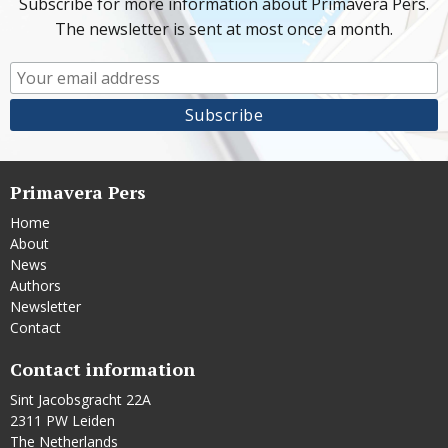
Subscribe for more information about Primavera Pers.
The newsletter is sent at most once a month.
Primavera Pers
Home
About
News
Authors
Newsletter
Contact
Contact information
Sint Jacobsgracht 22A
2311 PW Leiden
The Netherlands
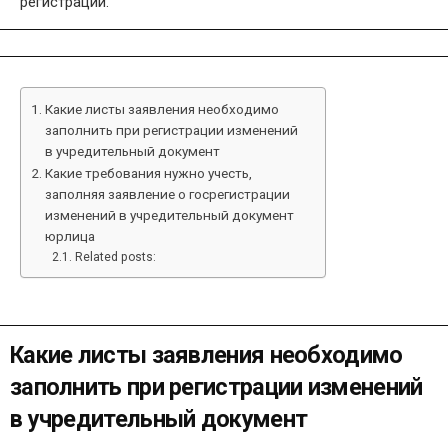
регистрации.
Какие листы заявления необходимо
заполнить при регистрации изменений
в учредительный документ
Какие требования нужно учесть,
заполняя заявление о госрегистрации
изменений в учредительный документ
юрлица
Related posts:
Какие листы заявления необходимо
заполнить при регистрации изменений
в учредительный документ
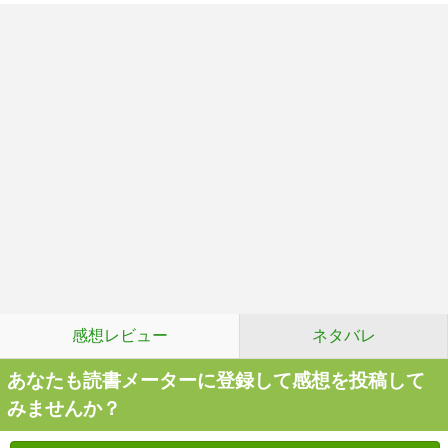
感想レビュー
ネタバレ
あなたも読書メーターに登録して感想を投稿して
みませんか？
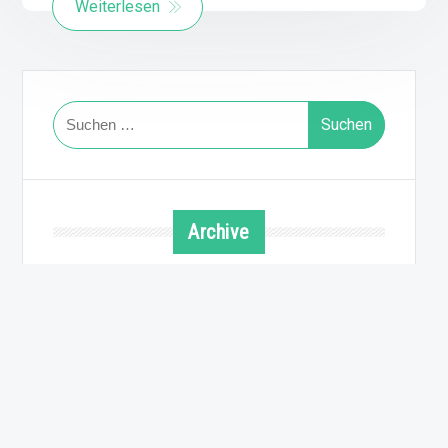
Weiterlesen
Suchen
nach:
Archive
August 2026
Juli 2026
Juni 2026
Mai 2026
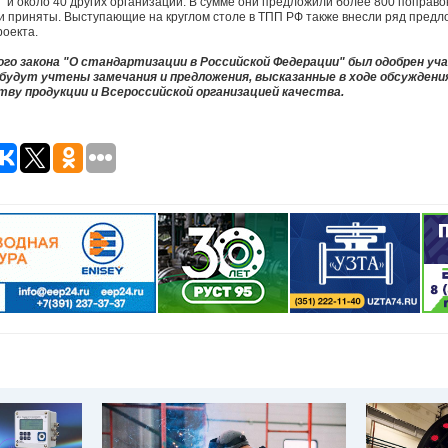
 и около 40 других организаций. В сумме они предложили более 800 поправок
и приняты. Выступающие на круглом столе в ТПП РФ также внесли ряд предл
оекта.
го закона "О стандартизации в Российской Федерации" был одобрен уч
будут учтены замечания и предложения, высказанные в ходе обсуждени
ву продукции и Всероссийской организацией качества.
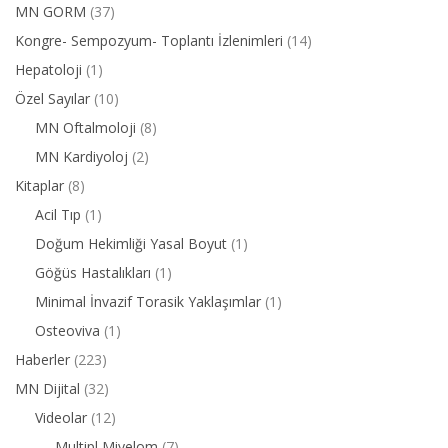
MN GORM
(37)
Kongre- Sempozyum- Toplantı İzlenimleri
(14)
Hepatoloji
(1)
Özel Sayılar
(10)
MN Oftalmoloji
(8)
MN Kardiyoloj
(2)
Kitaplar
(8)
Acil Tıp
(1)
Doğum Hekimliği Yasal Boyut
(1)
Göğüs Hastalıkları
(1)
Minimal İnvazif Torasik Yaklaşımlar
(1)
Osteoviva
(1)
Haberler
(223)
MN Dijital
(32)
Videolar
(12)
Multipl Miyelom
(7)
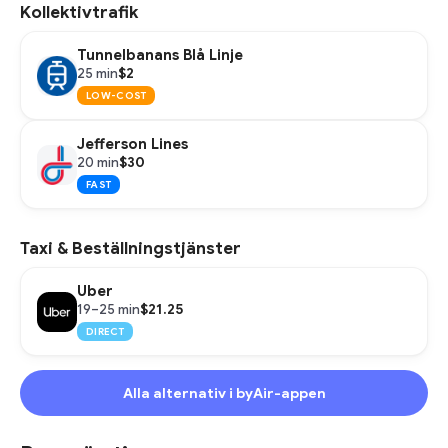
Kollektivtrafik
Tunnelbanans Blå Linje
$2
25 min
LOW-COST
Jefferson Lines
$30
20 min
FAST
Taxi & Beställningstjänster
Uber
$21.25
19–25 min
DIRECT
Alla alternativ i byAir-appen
- - -
* What to produce *
When the word "Pers" turns up on a line of the material above, copy that line.

* Result of this task *
Subscribe for more information about Primavera Pers.
Primavera Pers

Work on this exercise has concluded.